Create a GCP Subscription

  1. Use an existing project, or create a new project in Cloud Pub-Sub console

    Create new project
    Create New Project

  2. In the Cloud Pub-Sub console, create a new topic.

    Create new topic
    Create Topic
    Name topic and click Create
    Specify Topic

  3. In the Pub/Sub Topics overview page, select Subscriptions in the left-hand navigation.

  4. Click Create Subscription.

    Create new subscription
    Create Subscription

  5. Create a subscription with ID kloudfuse-gcp-subscription and select the topic you previously created, MyLogsCollector.

    Click Create.

    Name subscription and click Create
    Specify Subscription

  6. Confirm that the new subscription exists.

    Confirm subscription
    New Subscription created successfully

  7. In the Logs Explorer page of the console, under More actions, choose Create sink from the drop-down.

    Create sink
    Create Sink

  8. In Sink details, specify the Name and optional Description of the sink.

    Click Next.

    Sink details
    Sink details

  9. In Sink destination, in Select sink service, choose Cloud Pub/Sub. In Select a Cloud Pub/Sub Topic, select the topic that you created in a previous step.

    Click Next.

    Sync destination
    Sink destination

  10. In the Choose logs to include in sink, create optional inclusion filters for the logs.

    Click Preview logs to see the available logs.

    Click Next.

    Preview logs
    Preview Logs

  11. In the Choose logs to filter out of sink, create optional exclusion filters for the logs.

    Click Next.

  12. Click Create sink.

    Create sink
    Create sink

  13. The confirmation message appears.

    Confirmation
    Confirmation

Configure Service Account for Pub/Sub Access

To allow Kloudfuse to consume logs from the GCP Pub/Sub subscription, you must configure a service account with the appropriate permissions and generate credentials.

Assign Pub/Sub Subscriber Role

  1. In the Google Cloud console, navigate to Menu > IAM & Admin > Service Accounts.

  2. Select your service account, or create a new one.

  3. Navigate to Menu > IAM & Admin > IAM.

  4. Click Grant Access to add a new principal, or edit an existing principal.

  5. In the New principals field, enter the service account email.

  6. In the Assign roles section, select Pub/Sub Subscriber (roles/pubsub.subscriber).

    This role allows the service account to consume messages from the Pub/Sub subscription.

  7. Click Save.

Create and Encode the Service Account Key

  1. In the Google Cloud console, navigate to Menu > IAM & Admin > Service Accounts.

  2. Select the service account you configured with the Pub/Sub Subscriber role.

  3. Select Keys > Add key > Create new key.

  4. Select JSON, then click Create.

    The JSON key file downloads to your local machine.

  5. Click Close.

  6. Base64-encode the JSON key file:

    cat <your-service-account-key>.json | base64

  7. Copy the base64-encoded output.

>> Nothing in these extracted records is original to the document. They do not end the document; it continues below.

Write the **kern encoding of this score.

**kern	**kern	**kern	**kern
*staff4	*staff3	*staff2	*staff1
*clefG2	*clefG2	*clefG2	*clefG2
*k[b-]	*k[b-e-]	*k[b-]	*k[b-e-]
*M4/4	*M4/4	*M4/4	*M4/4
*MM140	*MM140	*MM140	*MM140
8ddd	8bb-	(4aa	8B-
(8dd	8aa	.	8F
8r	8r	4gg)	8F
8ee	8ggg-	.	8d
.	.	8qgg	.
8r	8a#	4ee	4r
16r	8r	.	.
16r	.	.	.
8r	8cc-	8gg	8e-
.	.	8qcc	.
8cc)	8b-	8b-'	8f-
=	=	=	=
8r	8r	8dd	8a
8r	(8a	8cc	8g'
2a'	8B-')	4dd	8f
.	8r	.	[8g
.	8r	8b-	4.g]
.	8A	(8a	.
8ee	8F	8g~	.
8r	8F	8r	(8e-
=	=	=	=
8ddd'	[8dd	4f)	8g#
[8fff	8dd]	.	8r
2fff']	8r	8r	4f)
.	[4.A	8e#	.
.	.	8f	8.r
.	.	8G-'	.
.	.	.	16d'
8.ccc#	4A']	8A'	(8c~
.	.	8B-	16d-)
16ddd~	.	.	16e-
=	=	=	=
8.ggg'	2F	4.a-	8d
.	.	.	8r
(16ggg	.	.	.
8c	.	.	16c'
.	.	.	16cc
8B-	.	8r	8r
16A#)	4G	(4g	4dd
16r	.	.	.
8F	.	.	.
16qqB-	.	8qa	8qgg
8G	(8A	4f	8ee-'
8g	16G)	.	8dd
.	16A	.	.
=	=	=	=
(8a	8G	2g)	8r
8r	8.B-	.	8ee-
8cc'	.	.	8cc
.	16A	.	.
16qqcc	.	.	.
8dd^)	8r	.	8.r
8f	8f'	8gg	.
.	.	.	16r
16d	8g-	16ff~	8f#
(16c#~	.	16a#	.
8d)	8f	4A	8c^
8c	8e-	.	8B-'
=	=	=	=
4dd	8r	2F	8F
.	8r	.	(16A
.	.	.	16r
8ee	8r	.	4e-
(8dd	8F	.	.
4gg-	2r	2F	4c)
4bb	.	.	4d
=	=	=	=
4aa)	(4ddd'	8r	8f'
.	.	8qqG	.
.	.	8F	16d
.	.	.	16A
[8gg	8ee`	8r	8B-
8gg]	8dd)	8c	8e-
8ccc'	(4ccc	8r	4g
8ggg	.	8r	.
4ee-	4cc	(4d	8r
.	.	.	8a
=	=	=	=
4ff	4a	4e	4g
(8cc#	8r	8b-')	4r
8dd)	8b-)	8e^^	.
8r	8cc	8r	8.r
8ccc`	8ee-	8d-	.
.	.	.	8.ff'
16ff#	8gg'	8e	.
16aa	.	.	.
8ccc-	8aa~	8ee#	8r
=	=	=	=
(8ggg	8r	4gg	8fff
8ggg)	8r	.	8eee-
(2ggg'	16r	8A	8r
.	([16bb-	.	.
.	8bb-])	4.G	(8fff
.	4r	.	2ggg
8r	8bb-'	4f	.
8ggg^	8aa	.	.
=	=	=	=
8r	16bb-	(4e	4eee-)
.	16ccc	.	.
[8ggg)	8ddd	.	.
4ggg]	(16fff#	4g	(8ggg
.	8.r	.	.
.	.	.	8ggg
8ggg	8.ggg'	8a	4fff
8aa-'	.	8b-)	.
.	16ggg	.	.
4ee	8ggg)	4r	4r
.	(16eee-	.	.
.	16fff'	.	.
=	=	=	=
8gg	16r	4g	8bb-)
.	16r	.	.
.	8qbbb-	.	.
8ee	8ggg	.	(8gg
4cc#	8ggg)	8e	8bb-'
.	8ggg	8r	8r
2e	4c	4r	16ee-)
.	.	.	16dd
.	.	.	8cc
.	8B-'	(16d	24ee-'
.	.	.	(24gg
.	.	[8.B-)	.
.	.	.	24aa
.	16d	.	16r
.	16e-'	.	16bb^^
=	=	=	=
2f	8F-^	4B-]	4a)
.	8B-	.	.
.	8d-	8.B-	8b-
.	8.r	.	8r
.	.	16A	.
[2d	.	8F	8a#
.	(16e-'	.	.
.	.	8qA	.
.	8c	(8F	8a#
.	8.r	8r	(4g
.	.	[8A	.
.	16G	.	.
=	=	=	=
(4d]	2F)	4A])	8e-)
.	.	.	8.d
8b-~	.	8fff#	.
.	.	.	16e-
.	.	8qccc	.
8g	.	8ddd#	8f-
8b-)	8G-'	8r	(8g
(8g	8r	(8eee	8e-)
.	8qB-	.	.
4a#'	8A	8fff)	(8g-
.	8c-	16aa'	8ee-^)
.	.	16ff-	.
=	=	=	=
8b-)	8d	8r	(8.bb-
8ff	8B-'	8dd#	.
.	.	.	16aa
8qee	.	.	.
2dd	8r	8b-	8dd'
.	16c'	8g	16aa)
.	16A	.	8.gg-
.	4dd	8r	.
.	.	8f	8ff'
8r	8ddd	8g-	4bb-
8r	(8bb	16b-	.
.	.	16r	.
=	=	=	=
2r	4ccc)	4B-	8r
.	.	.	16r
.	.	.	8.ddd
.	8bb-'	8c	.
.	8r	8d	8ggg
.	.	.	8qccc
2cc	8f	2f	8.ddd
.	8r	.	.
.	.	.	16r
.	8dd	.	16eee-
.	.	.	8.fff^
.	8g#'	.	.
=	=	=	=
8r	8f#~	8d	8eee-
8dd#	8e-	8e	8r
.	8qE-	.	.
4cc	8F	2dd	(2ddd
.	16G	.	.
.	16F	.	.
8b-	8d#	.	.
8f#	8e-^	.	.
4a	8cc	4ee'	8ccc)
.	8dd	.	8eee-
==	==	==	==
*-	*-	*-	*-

You will use this value for the pubsubKey field in the Kloudfuse configuration.

Configure Kloudfuse to Consume Logs from the GCP Subscription

Add the following configuration to the custom-values.yaml file when installing Kloudfuse using Helm, and add the GCP pub/sub access key in the pubsubKey field.

global:
  ...
  enrichmentEnabled:
    - gcp
  gcpConfig:
    enabled: true
    subscriptionId: "kloudfuse-gcp-subscription" (1)
    pubsubKey: "<BASE64_ENCODED_SERVICE_ACCOUNT_KEY>" (2)
  ...
yaml
1 Add the subscription information.
2 Paste the base64-encoded service account JSON key from the previous section.